Unidad Ejecutora - UE
Blue emitting silicon nanoparticles: photophysical properties.
MANUEL JOSÉ LLANSOLA PORTOLÉS; FELIPE RODRIGUEZ NIETO; DELIA B. SORIA; JAVIER AMALVY; DANIEL O. MÁRTIRE; MÓNICA KOTLER; MÓNICA C. GONZALEZ
Año: 2009 vol. 113 p. 13694 - 13694
Summary Silicon nanoparticles with strong blue photoluminescence were synthesized by anodic oxidation of silicon wafers and ultrasonically removed under N2 atmosphere in organic solvents to produce colloids.

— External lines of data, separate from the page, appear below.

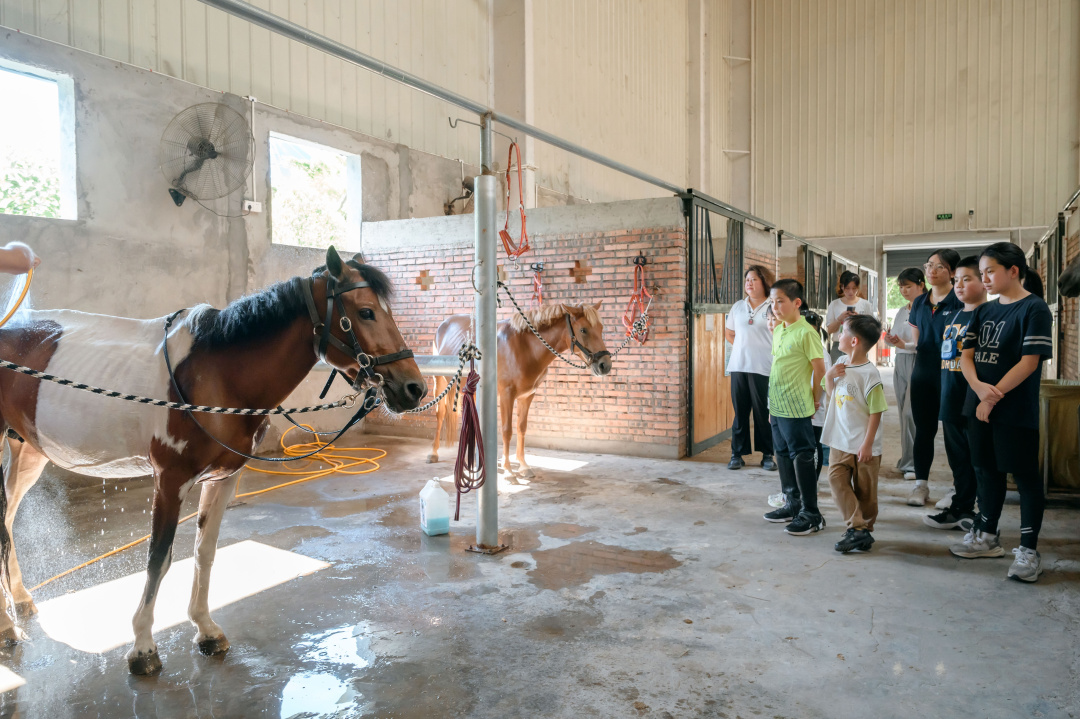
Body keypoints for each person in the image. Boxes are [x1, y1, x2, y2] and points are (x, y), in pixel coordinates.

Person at [951, 243, 1053, 583]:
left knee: (1024, 478)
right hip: (977, 403)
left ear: (1013, 270)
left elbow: (1029, 362)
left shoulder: (1034, 309)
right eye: (982, 274)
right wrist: (979, 390)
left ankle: (1028, 550)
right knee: (984, 469)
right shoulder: (983, 311)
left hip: (1014, 409)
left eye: (990, 271)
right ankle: (987, 535)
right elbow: (966, 357)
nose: (985, 279)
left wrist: (993, 397)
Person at [923, 256, 985, 532]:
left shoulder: (989, 314)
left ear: (985, 282)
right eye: (956, 280)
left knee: (979, 461)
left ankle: (985, 515)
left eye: (967, 279)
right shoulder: (958, 312)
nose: (958, 285)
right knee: (958, 458)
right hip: (951, 395)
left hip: (974, 399)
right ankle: (962, 507)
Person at [762, 279, 827, 536]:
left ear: (796, 303)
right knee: (782, 454)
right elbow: (778, 368)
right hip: (777, 406)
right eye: (772, 302)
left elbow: (820, 370)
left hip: (797, 406)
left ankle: (812, 513)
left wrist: (814, 399)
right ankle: (792, 504)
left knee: (802, 457)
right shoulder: (779, 330)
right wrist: (771, 406)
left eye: (780, 301)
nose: (775, 307)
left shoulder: (806, 332)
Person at [822, 314, 887, 553]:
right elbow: (833, 396)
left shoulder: (869, 374)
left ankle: (864, 530)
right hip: (840, 439)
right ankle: (856, 527)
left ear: (854, 341)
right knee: (835, 479)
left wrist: (868, 444)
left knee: (866, 492)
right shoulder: (840, 363)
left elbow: (877, 411)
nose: (839, 335)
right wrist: (829, 376)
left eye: (843, 332)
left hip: (863, 444)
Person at [904, 249, 963, 506]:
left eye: (939, 266)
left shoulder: (959, 300)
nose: (931, 270)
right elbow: (919, 343)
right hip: (924, 372)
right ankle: (921, 485)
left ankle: (959, 488)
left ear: (952, 272)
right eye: (929, 265)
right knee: (923, 430)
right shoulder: (919, 302)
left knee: (954, 432)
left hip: (952, 373)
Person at [725, 266, 777, 471]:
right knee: (740, 413)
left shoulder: (772, 306)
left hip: (763, 367)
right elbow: (729, 333)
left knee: (763, 413)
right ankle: (736, 454)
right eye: (747, 279)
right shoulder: (738, 306)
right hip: (739, 366)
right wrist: (742, 347)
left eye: (754, 279)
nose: (749, 282)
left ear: (764, 281)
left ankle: (767, 455)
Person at [884, 268, 926, 481]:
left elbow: (925, 343)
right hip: (900, 360)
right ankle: (906, 460)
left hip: (917, 361)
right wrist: (890, 340)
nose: (903, 290)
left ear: (921, 284)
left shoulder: (927, 308)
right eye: (901, 286)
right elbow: (896, 337)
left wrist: (904, 344)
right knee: (902, 412)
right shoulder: (902, 310)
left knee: (912, 413)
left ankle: (916, 464)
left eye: (908, 286)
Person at [825, 270, 876, 361]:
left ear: (858, 288)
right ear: (842, 287)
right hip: (838, 346)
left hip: (859, 346)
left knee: (857, 373)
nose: (851, 292)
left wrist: (859, 320)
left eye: (854, 288)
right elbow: (829, 330)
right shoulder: (834, 304)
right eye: (847, 288)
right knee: (838, 374)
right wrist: (839, 319)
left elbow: (872, 329)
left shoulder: (865, 304)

Fast thermal treatment leads to the formation of colloidal Si particles of 3 ± 1 nm diameter size, which upon excitation with 340 380 nm light exhibited room temperature luminescence in the range from 400 to 500. The emission and the one- and two-photon excitation spectra of the particles are not sensitive to surface functionalization with methylmethacrylate. However, the derivatized particles in toluene suspensions show higher quantum yields in air saturated suspensions (20%) than naked particles (9%), as well as higher stability in dispersion and stable emission in ambient air for up to 4 months. FTIR spectra show that the particles are oxygen passivated, as important absorption due to Si-OH and Si-O-Si vibrations is observed. The involvement of vibrations in the emission and excitation spectra suggests that the blue luminescence is related to the presence of XXOH groups. However, the mechanism of blue emission from these particles remains an open question to be addressed. Both, the information obtained from one-photon excitation experiments (emission and excitation spectra, photoluminescence quantum yields, luminescence decay lifetimes and anisotropy correlation lifetimes), and from two-photon excitation fluorescence correlation spectroscopy (brightness and diffusion coefficients) show that blue emitting particles are monodisperse, ball-shaped and of high-quality surface passivation. The nanoparticles could hold great potential as quantum dots for applications as luminescence sensors in biology and environmental science.